The Labubu has the look of a modern chimera: a rabbit on amphetamines, a Gremlin who once attended a rainbow-pony boarding school, a Scandinavian troll deprived of sleep and therapy… Their carnivorous grin, hallucinated eyes, insomniac-elf ears, and tiny mutant-baby body inspire ambiguity: should we kiss them, burn them, or have them read Rimbaud?
Each new appearance of a Labubu sparks scenes of consumerist delirium worthy of the first days of a Hermès sale. Teenagers camp outside the temples of Pop Mart, servers collapse under the weight of desire, and prices soar like start-up shares before the crash. A rare Labubu can fetch sums that would make a Silicon Valley courtier proud, and rumor has it that some collectors would sell a kidney or a mother-in-law without remorse to acquire this plush Grail.

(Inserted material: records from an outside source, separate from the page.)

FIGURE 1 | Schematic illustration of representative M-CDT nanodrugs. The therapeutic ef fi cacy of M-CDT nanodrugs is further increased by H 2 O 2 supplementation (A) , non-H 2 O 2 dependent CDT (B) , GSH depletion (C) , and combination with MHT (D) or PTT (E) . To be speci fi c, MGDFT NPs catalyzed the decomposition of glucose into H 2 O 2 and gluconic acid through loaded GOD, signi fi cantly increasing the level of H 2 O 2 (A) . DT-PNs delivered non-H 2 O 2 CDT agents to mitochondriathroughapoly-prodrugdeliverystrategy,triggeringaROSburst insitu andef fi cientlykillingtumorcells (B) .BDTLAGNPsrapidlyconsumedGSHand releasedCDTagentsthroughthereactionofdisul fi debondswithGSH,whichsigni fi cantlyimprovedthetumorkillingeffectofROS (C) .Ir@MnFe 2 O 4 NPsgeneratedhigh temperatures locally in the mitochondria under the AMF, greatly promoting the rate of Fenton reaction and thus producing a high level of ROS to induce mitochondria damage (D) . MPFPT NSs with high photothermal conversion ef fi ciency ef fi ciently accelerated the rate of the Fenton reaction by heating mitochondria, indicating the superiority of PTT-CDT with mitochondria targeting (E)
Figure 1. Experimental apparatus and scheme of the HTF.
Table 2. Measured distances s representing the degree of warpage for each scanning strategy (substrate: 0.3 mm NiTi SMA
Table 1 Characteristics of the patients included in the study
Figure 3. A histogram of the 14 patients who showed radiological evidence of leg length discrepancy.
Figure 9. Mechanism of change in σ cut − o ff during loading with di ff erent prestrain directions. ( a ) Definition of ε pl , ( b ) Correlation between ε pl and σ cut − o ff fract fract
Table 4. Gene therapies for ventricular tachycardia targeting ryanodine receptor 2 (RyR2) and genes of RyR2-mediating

But beyond the farce, the Labubu embodies a strange aesthetic truth: they represent cute chaos, post-apocalyptic tenderness, bad taste elevated into a lifestyle. They are our doubles strange, weary, over-connected, yet stubbornly smiling for the digital gallery.
In a world where everything is becoming smooth, compliant, algorithmic, the Labubu remains a necessary anomaly a small, sincere monster, grotesque and sublime at once, like a plush metaphor for our age, or for our souls, which is to say, for the things we love despite their deformity.